RESOLUTION WOULD ALLOW HOUSE TO BYPASS ROLL CALL ON BUDGET SECTIONS
In 2008, the Policy Council released a study revealing that the South Carolina General Assembly passed bills with recorded votes only 5 percent of the time. In short, lawmakers were passing hundreds of laws on unrecorded voice votes, thus in effect exempting themselves from any need to explain or justify their votes. In 2011, after three years of debate and controversy, the legislature finally passed a law requiring recorded votes on the House and Senate floors on second reading for any bill with the force of law.
In the years since, the roll call requirement has had a major impact on lawmakers’ choices. In 2014, for example, one senator remarked to a reporter that the roll-call requirement had made it difficult to pass an increase in the gas tax. “The purpose [of roll-call voting],” he said, “was to expose, but what it did was kill legislation.”
The law as it stands now, however, requires a roll call vote on each section of the budget. The language could not be clearer.
The Annual General Appropriations Bill must be considered section-by-section prior to third reading, and must receive a recorded roll call vote by the House of Representatives and the Senate when the pending question is the adoption of an individual section.
The reason behind the law is clear enough – lawmakers can’t be held accountable for their budgetary decisions unless their votes are recorded. Whether there’s a good reason for it or not, however, it’s the law. Yet in 2016 the House, evidently on the premise that House rules can violate the law code, tried to vote on budget sections by unanimous consent, i.e. without recording each member’s vote. When Gov. Nikki Haley, SCPC, and others criticized the move, House Speaker Jay Lucas backed down, citing “an abundance of caution.”
Last year’s climb-down notwithstanding, the House Rules Committee is set to consider a similar rule change.
H.3178 – a House resolution considered by a House Rules subcommittee on Tuesday, February 28 – would give members the ability to group sections of the budget together (up to ten sections at a time) for one single vote. The motion would need to have nine other members second it, and then the whole body would vote on the motion. With a majority vote, the sections would be grouped together.
Subcommittee members amended the resolution to give each member, without requiring a second, the power to insist that any one section of the budget be voted on separately. That amendment was added, explicitly, for the benefit of those House members apprehensive about the rule change.
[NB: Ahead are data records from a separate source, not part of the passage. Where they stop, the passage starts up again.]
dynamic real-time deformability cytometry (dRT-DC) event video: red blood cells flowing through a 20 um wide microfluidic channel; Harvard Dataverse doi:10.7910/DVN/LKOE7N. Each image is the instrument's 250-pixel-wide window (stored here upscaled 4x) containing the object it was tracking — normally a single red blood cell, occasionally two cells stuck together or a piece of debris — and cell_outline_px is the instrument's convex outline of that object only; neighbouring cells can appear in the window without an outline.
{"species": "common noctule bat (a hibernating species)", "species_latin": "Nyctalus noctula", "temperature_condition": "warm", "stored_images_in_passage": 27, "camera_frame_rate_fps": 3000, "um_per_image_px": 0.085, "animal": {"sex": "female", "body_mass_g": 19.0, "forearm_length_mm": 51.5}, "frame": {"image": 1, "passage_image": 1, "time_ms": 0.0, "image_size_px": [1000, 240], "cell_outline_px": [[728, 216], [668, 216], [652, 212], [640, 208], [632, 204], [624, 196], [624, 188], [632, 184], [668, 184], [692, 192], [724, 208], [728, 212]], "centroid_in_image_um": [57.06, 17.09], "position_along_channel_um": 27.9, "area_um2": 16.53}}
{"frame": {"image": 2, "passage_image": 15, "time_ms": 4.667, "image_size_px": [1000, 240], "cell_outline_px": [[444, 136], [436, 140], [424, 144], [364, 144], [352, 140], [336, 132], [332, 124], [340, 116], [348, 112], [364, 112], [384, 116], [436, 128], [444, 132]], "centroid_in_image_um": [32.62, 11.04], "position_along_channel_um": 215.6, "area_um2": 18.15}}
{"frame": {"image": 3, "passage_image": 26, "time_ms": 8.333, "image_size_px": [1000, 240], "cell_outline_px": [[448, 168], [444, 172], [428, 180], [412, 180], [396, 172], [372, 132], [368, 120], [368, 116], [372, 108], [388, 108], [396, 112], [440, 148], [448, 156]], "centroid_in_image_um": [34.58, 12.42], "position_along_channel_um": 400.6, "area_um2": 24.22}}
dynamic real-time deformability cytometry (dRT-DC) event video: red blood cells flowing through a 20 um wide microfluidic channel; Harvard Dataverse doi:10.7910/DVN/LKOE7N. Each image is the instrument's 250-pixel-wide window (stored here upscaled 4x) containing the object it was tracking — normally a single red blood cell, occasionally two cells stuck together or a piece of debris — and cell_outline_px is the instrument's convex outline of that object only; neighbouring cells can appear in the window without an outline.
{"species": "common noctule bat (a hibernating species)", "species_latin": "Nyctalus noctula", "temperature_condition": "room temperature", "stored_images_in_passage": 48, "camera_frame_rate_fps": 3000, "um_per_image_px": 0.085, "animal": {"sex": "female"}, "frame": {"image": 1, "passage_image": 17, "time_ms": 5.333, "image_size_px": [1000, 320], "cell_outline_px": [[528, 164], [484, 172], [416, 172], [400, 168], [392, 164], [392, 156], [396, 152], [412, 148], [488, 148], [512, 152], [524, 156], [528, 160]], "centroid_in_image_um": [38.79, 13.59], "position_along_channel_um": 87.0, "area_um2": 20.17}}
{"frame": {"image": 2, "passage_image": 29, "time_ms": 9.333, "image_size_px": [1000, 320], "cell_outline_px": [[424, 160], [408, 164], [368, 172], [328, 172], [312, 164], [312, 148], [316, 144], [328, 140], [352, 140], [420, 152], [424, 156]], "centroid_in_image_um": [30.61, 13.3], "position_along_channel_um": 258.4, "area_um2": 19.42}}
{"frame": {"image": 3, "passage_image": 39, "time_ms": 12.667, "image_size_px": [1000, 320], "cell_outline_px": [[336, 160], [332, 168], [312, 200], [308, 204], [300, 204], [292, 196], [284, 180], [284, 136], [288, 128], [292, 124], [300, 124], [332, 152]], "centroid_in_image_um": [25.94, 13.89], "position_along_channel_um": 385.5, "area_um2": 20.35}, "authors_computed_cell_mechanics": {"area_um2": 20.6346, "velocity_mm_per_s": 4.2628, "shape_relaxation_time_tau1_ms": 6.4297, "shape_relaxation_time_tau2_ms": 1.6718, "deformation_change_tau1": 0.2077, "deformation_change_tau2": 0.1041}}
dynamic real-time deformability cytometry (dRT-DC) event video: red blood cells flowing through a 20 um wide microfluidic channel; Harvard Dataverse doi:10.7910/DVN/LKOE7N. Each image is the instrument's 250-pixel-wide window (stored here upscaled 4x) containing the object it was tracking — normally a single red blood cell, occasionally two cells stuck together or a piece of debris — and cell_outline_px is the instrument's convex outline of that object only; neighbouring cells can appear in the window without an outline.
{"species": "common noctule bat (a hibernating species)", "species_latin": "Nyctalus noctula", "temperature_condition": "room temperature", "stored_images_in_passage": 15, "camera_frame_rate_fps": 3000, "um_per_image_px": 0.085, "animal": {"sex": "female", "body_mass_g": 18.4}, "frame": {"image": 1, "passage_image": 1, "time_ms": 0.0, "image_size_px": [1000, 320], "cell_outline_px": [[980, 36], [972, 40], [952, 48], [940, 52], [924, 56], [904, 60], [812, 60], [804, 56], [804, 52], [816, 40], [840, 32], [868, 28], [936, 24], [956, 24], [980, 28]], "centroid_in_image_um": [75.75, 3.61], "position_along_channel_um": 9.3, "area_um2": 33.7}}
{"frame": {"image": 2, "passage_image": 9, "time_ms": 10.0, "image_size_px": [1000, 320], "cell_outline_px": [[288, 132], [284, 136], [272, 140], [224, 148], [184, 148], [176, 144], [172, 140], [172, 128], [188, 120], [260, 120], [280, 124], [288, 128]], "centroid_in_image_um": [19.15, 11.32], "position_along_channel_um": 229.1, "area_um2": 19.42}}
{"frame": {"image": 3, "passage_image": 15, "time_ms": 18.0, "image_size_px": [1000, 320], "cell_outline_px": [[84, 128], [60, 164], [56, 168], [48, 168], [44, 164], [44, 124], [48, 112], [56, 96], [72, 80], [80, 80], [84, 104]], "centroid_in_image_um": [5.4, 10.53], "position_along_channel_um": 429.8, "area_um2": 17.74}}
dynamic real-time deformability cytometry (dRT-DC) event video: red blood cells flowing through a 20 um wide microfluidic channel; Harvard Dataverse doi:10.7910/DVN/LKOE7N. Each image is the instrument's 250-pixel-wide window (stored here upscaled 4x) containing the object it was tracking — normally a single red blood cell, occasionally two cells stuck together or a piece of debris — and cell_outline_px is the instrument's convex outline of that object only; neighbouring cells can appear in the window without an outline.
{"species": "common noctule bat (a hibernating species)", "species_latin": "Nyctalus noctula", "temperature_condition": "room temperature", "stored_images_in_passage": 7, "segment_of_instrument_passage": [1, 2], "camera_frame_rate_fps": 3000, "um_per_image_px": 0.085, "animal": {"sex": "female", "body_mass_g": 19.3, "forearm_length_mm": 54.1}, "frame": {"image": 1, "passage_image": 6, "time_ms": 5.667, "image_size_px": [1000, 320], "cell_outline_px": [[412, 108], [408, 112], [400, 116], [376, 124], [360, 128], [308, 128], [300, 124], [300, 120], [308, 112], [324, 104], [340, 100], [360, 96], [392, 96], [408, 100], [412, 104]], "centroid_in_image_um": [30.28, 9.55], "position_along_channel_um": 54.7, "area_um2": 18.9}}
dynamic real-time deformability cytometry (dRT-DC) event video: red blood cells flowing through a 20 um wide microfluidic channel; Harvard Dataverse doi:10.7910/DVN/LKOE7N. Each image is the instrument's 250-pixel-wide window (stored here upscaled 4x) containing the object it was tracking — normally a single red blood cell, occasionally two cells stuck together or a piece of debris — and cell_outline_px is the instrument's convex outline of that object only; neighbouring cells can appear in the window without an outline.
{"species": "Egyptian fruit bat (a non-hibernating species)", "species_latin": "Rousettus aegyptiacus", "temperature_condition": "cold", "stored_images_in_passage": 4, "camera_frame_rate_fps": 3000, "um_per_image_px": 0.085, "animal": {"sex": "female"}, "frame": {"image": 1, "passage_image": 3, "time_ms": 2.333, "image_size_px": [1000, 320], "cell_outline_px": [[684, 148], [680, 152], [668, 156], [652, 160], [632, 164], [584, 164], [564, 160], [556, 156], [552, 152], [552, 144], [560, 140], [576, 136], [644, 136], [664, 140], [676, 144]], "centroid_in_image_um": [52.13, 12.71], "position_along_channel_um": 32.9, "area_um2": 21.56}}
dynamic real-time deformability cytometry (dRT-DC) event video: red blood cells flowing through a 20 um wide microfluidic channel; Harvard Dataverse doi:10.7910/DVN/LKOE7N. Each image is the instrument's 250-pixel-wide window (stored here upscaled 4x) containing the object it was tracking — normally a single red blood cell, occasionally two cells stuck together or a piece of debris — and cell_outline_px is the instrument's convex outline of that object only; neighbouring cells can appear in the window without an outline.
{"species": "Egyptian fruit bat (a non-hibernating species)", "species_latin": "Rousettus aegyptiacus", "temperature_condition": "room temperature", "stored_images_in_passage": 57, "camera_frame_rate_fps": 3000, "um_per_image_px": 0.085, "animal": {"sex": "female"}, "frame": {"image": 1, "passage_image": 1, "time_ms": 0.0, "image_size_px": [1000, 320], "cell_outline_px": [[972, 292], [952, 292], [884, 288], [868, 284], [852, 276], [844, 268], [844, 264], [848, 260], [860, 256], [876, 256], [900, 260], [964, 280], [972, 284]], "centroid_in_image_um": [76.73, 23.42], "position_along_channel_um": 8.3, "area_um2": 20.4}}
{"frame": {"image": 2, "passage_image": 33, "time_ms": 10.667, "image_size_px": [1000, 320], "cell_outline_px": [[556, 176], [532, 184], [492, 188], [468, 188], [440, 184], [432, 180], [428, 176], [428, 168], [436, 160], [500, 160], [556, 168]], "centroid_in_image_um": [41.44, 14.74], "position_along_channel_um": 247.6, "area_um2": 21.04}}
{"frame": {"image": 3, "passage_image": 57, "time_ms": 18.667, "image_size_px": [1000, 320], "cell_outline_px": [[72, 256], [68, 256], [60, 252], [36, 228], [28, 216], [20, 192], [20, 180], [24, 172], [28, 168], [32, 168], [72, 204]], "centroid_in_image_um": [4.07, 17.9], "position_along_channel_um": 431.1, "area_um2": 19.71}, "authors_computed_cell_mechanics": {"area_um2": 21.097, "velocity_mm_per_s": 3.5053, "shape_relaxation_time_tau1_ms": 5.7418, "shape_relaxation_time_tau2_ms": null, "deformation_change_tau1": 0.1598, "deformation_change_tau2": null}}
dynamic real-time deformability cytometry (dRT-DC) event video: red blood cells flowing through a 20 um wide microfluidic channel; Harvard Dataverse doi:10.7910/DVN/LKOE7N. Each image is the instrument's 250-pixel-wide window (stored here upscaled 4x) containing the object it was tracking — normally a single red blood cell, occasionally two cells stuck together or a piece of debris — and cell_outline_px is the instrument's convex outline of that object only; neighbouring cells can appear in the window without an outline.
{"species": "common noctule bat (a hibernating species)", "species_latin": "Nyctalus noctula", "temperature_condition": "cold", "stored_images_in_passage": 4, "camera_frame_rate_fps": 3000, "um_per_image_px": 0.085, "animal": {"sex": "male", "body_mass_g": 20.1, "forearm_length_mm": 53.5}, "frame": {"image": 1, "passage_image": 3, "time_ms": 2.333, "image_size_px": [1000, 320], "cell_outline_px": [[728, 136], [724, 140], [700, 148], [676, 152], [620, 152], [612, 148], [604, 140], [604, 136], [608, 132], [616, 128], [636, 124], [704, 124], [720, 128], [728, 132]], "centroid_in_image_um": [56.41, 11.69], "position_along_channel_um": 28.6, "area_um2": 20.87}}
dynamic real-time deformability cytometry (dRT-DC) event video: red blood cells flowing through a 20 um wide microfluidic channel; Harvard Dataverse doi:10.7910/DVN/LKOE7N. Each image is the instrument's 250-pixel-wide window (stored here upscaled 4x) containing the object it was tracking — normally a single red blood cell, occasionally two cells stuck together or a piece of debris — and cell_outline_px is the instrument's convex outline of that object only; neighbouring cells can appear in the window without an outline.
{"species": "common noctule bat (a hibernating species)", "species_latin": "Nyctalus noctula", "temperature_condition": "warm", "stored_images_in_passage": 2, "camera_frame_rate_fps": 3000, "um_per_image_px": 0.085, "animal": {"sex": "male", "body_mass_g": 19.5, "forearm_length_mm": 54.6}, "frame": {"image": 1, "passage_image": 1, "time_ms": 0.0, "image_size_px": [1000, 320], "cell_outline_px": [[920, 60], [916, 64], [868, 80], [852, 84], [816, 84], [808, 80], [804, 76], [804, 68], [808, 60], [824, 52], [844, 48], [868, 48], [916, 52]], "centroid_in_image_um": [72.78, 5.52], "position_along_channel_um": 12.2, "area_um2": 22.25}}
There are three points to make here. The first and most important is that chamber rules do not trump state law. That this has to be said at all is itself astounding. What other state laws would House members like to exempt themselves from simply by passing a rule change?
Second, lawmakers often complain that they can’t read the entire budget before voting on it. That may be true, but the answer is not to exempt state lawmakers from accountability for state budgets. If the state spending plan should be shorter and more easily understood, make it so. But lawmakers should be obliged, even if they can’t read every section line by line, at least to hear debate on every section.
Third, by discarding the requirement to vote by roll call on every section, lawmakers once again make it far easier for individual members to slip in waste unnoticed. Every section of the state’s roughly $25 billion budget should be scrutinized as closely as possible – taxpayers deserve at least that much.